University and Messenger Lectures
Cornell's Messenger Lecture series was established in 1924 by a gift from Dr. Hiram Messenger, a Cornell graduate of 1880 and a longtime teacher of mathematics. The terms of the original gift established "a fund to provide a course of lectures on the Evolution of Civilization for the special purpose of raising the moral standard of our political, business, and social life." Dr. Messenger's bequest provided for "twelve lectures per year, delivered by the ablest non-resident lecturer or lecturers obtainable." (Note: There are not twelve Messenger Lectures per year now, see below.)

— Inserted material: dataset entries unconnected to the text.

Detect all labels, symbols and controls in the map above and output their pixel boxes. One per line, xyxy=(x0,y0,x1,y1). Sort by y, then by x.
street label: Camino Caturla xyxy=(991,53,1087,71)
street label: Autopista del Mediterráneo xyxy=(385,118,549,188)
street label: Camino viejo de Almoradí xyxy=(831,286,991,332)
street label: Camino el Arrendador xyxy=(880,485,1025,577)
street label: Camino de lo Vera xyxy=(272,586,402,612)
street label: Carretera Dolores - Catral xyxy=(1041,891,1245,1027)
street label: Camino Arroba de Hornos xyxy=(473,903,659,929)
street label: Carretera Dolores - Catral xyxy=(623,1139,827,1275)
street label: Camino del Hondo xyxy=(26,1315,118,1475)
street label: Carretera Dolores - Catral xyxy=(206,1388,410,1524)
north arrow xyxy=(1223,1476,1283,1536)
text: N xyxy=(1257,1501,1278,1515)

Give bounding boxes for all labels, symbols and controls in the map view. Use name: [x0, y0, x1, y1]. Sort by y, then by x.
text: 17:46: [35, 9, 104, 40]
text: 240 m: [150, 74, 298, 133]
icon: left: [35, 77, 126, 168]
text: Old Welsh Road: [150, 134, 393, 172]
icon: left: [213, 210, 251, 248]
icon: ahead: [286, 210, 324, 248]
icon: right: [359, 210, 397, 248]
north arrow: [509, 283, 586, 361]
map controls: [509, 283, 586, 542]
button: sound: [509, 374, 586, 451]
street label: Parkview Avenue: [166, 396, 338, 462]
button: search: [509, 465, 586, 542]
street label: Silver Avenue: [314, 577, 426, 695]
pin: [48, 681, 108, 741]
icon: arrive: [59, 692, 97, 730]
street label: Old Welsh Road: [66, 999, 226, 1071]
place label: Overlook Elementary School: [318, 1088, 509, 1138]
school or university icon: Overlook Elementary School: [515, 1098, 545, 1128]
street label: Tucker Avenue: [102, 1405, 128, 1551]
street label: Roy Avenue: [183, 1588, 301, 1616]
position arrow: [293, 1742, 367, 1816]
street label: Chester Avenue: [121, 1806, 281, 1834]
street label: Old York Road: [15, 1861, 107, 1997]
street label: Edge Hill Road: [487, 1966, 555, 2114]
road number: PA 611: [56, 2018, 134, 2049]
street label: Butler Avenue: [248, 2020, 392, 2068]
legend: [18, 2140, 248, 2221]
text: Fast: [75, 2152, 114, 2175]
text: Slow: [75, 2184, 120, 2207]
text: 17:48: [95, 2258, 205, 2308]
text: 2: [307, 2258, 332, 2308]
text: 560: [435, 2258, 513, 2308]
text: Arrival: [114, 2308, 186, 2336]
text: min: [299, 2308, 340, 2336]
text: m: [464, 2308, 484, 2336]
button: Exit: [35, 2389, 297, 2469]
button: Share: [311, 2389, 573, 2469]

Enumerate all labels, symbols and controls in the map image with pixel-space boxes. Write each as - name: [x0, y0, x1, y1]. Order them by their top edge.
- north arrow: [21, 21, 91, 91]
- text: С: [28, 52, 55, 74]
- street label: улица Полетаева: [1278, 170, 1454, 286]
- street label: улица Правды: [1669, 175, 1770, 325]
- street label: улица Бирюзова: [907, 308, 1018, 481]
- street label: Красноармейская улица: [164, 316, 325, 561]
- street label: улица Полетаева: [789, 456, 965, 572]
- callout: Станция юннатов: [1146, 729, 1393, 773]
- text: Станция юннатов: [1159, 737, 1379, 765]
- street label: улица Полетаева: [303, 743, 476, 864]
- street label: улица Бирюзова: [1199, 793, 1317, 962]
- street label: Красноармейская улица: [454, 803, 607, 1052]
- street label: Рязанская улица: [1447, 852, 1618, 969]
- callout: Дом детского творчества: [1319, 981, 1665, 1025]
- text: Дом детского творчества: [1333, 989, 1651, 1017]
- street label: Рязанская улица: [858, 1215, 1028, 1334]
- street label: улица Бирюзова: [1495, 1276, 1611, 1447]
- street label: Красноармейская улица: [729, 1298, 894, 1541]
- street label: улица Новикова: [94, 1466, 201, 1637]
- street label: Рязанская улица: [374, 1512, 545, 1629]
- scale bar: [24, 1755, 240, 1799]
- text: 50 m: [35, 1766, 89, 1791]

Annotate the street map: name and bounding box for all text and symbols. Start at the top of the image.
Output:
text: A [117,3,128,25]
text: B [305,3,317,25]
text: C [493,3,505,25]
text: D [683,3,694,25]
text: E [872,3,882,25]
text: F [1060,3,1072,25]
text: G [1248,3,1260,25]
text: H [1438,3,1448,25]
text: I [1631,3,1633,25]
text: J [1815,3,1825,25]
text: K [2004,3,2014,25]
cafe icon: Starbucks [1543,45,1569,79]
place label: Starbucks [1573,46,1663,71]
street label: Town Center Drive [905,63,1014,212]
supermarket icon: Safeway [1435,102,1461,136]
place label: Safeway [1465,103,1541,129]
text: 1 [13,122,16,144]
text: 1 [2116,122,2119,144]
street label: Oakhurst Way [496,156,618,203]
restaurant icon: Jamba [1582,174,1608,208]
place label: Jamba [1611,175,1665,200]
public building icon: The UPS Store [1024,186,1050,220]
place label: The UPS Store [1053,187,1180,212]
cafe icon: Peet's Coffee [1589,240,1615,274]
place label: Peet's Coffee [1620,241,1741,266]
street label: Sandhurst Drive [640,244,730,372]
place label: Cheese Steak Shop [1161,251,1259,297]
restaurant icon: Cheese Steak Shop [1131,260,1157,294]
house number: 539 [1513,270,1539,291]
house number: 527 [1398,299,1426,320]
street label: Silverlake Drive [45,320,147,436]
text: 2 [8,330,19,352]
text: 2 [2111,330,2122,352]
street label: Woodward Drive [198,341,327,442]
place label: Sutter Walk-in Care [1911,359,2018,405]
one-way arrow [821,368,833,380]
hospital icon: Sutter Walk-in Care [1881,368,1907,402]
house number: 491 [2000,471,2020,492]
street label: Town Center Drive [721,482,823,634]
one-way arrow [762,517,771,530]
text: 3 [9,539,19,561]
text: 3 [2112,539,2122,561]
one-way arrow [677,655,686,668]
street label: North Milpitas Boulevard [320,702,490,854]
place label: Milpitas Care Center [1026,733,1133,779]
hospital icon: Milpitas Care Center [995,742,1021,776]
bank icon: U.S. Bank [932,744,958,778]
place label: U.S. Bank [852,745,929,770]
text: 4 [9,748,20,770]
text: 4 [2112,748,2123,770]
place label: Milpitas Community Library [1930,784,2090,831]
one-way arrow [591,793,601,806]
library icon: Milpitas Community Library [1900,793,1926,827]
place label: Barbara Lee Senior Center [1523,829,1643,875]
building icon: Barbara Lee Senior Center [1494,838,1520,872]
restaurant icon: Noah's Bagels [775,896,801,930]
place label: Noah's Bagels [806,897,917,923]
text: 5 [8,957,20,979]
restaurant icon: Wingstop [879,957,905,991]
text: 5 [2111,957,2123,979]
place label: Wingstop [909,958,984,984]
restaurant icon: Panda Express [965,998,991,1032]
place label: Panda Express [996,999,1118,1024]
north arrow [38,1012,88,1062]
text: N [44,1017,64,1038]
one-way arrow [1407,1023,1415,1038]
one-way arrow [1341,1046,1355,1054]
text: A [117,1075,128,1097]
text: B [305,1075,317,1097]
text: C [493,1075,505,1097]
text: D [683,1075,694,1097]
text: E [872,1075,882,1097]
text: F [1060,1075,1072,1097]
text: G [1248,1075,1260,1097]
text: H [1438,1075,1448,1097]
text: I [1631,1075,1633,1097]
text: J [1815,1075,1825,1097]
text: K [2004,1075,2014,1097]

The Messenger Lectures are one of the most important of the Cornell extracurricular activities. The scope of Dr. Messenger's original charter for the lecture series and the generosity of his gift have enabled Cornell to bring to the campus some of the world's leading scholars and public figures. Traditionally, the Committee designates one Messenger nominee each semester to present a series of either three or six lectures.
The University Lecture fund was first endowed at the beginning of the twentieth century by Goldwin Smith, a distinguished historian of English birth who, in Nathaniel Hawthorne's phrase, wanted to "open an intercourse with the world." The designation "University Lecturer" is given to a speaker whose subject is likely to draw, on the occasion of presenting a single lecture, a wide audience from a range of departments or programs.
The Committee shall administer the several University lecture funds and serve informally as a clearinghouse for other general lectures and scheduling.